## Stated task A
Answer these questions from the article on outstanding traffic fines, one per line, marking each answer (i), (ii), (iii):
(i) What does the RTMC say will happen to motorists found with outstanding traffic fines?
(ii) According to the AA, when is the only time a road user may be detained at the roadside?
(iii) What does the AA say the RTMC should focus its energies on instead of new ways to generate revenue?
## Stated task B
Reproduce the passage of the article on outstanding traffic fines starting with "According to the" and going on through "South Africa’s laws.".

*** Source

In the statement issued on Tuesday the RTMC notes, “The RTMC advises all motorists to check if they have any outstanding traffic fines before embarking on their festive journeys. Traffic officers are being deployed on all major routes and those found with outstanding traffic fines will not be allowed to proceed.”
“If this approach is followed through by law enforcement officers, it amounts to an immense abuse of power and the RTMC will effectively be stealing citizens’ rights. It is beyond belief that an organisation tasked with enforcing the law – and headed by an Advocate of the High Court – can make such a disgraceful statement clearly threatening citizens, instead of focusing on how to enforce the law better,” says the AA.
According to the AA the statement is indirectly saying motorists with outstanding traffic fines will be arrested, a major contravention of South Africa’s laws.
“The only time a road user may be detained at the roadside is if a warrant of arrest is issued against their name. Preventing someone from proceeding on a journey because of an outstanding traffic fine amounts to arrest without following due process. We cannot stress how totally shameful and outrageous such a statement is,” the Association says.
In addition, says the AA, no clarity is given on what exactly an outstanding traffic fine is.
“Is an outstanding fine a fine issued last week, last month, or yesterday? What if someone received a fine but decided to contest it before paying, would that amount to an outstanding fine? Again, the enormity of the legal shortcoming in this statement is glaring, and certainly unbecoming of an agency such as the RTMC,” says the AA.
The Association says it is concerned traffic law enforcement officers will use the above statement to misapply the law, and apply traffic law as they see fit. It says motorists travelling over the festive season now run the risk of becoming victims of over-zealous enforcement officers, intent on generating revenue and cashing in on motorists’ fears of jail time.
The AA says instead of the RTMC looking at new ways to generate revenue, it should focus its energies on improved road user education, and protecting road users through enforcing laws as they are written.
“The statement from the RTMC suggests it’s looking at scaring motorists with a new (illegal) approach to law enforcement. But there are laws already in place, and it would serve the RTMC and the country better if these were actually enforced,” the AA concludes.

******
*** Material

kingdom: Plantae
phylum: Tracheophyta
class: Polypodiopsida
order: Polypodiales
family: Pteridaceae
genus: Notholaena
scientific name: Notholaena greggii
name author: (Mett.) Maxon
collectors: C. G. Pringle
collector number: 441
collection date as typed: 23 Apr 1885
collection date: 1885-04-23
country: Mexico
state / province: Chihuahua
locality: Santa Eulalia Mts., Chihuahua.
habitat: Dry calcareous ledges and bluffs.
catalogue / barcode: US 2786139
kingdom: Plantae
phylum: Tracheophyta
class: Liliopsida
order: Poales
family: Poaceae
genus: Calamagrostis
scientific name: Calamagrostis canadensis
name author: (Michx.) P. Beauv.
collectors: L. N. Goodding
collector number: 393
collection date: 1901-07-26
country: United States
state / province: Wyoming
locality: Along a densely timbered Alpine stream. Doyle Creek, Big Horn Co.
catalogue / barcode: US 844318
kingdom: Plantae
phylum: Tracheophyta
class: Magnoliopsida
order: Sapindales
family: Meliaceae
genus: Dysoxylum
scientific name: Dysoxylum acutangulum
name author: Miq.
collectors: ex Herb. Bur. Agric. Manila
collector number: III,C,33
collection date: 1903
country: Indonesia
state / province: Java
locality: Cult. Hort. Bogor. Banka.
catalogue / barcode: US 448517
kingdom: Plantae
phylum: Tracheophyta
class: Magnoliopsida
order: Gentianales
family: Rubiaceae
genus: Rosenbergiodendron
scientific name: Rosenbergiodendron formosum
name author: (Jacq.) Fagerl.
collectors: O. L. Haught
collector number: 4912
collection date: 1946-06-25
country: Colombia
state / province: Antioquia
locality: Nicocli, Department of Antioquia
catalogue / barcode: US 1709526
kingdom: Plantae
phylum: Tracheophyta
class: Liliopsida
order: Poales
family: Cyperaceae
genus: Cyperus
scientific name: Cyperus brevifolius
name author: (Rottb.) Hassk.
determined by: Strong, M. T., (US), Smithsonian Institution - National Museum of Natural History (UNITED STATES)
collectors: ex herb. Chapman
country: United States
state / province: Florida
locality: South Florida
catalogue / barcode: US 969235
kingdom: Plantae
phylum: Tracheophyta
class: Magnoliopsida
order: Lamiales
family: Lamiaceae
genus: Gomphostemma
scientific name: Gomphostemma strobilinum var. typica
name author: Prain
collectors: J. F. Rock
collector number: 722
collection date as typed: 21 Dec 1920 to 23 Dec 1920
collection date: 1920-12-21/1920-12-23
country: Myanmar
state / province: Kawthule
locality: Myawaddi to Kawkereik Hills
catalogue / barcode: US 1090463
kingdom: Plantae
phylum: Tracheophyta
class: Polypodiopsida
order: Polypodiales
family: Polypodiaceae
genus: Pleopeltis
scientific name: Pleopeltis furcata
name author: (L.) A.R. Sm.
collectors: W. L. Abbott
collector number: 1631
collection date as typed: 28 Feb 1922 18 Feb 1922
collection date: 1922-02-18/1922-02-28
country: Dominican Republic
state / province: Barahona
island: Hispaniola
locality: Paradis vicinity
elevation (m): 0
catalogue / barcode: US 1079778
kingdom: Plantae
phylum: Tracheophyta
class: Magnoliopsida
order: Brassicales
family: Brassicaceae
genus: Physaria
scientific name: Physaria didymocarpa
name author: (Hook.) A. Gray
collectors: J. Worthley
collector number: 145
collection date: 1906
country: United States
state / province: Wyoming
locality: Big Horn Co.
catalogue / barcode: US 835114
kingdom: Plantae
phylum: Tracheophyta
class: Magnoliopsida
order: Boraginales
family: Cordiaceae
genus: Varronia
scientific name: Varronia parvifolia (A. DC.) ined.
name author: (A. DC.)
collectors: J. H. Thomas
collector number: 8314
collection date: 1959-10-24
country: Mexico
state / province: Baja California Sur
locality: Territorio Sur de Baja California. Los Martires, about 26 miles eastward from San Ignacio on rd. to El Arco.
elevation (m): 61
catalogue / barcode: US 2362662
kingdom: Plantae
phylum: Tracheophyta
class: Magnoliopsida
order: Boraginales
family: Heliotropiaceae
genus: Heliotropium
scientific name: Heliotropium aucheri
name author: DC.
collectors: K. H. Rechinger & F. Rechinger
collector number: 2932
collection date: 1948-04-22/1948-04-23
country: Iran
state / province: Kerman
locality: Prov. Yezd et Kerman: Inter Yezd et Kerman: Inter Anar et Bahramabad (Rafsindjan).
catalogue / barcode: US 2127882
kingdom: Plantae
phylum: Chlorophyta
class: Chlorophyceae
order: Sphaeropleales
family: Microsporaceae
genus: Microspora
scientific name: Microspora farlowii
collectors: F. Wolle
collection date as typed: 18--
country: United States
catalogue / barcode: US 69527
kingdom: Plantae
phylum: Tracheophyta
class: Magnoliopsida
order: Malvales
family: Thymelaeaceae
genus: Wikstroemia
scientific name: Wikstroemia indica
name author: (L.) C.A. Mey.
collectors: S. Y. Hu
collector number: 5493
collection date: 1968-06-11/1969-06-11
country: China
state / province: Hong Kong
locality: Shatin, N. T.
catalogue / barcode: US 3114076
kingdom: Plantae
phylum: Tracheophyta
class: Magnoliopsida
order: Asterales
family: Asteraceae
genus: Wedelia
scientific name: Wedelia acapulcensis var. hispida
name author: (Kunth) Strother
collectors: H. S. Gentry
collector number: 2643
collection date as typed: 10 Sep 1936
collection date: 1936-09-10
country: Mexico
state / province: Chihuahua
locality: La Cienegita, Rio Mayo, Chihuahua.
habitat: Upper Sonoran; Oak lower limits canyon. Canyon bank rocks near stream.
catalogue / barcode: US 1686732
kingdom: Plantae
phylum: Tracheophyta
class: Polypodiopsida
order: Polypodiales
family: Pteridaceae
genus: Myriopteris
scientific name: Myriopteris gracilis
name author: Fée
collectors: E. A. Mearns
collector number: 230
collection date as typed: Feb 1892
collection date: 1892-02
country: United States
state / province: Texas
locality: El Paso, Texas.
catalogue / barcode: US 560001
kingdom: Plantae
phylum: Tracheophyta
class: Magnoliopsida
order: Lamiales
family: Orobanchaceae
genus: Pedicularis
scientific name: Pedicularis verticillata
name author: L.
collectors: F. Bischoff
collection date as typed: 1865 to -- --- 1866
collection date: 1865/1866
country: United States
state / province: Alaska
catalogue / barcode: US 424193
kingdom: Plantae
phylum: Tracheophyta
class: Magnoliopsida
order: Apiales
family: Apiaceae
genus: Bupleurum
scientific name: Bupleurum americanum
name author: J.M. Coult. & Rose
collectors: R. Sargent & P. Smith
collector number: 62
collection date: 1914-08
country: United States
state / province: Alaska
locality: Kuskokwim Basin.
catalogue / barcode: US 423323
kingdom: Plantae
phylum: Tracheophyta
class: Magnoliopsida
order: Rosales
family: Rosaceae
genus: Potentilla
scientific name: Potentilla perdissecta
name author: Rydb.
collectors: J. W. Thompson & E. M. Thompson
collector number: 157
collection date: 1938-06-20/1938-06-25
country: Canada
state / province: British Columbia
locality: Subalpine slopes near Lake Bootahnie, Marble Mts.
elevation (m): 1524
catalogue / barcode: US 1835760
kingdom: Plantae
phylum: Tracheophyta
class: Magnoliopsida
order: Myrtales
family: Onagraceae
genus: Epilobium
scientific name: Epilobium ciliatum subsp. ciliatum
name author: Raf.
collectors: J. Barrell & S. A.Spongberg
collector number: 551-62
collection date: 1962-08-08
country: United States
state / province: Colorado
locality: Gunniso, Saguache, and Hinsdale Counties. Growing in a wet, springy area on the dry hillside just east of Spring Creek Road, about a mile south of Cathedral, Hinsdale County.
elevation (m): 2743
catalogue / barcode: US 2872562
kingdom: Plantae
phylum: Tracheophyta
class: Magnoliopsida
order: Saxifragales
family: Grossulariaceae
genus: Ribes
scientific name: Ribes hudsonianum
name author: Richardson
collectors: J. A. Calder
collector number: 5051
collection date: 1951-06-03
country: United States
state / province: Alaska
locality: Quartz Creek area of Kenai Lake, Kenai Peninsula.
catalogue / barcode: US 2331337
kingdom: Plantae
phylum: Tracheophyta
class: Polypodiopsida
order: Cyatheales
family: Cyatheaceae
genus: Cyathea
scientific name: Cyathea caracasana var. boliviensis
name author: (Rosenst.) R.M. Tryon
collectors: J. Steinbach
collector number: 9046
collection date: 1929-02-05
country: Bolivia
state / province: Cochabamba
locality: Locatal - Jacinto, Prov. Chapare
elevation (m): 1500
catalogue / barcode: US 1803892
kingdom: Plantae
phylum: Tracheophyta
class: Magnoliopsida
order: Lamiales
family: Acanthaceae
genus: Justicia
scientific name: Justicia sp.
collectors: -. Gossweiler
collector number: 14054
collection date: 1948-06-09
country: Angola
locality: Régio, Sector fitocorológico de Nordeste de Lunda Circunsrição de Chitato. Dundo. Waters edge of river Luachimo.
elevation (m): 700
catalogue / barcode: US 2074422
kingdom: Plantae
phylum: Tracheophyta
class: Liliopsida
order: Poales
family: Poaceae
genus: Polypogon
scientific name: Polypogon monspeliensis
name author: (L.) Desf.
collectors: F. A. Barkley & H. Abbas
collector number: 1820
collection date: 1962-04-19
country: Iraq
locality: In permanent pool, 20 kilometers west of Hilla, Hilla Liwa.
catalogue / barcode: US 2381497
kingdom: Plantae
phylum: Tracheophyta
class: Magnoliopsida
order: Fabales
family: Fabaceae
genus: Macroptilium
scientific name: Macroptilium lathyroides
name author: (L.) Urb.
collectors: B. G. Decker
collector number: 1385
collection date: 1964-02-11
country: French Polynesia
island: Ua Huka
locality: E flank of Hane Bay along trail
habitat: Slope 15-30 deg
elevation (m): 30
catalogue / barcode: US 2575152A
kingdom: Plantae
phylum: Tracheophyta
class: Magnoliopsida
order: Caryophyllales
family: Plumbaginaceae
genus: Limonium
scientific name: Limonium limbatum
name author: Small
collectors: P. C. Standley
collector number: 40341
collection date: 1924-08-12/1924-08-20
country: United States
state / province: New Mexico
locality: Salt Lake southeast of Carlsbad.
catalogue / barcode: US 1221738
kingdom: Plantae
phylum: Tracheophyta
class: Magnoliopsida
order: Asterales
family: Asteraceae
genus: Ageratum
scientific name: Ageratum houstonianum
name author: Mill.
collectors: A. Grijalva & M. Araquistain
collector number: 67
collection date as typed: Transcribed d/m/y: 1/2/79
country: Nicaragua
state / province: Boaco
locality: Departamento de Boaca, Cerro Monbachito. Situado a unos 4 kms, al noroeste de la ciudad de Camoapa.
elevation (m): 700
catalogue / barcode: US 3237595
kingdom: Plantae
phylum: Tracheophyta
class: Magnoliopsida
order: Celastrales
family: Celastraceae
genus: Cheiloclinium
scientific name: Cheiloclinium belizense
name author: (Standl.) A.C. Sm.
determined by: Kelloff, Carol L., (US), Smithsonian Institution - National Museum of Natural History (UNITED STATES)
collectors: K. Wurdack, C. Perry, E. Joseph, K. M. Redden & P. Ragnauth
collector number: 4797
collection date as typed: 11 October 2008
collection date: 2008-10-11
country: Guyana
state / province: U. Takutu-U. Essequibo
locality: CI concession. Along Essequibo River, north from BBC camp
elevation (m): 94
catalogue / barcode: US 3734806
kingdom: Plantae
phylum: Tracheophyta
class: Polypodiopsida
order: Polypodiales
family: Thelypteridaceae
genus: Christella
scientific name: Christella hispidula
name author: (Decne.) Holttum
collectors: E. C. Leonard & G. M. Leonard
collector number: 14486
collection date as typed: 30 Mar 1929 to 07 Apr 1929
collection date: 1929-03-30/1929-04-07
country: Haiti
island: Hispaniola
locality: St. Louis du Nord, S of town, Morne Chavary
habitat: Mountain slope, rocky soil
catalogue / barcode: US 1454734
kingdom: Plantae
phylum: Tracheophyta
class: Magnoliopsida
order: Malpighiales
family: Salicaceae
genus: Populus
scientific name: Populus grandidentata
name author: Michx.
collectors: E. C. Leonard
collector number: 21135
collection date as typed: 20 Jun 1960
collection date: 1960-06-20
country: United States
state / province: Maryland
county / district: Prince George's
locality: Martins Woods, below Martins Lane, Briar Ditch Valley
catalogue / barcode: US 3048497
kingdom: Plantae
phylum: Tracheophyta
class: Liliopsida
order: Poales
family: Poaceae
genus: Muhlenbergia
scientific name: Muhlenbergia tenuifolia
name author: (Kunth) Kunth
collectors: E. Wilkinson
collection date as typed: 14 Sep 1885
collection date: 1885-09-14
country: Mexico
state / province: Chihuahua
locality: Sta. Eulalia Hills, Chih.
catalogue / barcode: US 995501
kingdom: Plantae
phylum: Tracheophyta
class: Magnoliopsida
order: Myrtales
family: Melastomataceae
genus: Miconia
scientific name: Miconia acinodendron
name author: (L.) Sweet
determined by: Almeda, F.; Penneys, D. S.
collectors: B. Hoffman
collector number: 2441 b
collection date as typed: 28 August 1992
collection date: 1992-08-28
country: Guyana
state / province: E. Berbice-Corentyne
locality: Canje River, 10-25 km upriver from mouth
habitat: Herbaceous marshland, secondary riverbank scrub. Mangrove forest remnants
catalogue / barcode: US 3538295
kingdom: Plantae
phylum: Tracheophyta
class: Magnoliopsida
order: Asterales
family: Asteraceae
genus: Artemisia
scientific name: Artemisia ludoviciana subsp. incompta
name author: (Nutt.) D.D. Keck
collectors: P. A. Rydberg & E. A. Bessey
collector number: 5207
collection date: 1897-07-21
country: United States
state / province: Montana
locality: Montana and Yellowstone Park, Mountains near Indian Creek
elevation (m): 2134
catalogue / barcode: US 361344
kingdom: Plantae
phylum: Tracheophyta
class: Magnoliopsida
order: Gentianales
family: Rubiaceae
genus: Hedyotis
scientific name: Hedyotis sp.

******

## Task output A
(i) They will not be allowed to proceed.
(ii) When a warrant of arrest is issued against their name.
(iii) Improved road user education, and protecting road users through enforcing laws as they are written.

## Task output B
According to the AA the statement is indirectly saying motorists with outstanding traffic fines will be arrested, a major contravention of South Africa’s laws.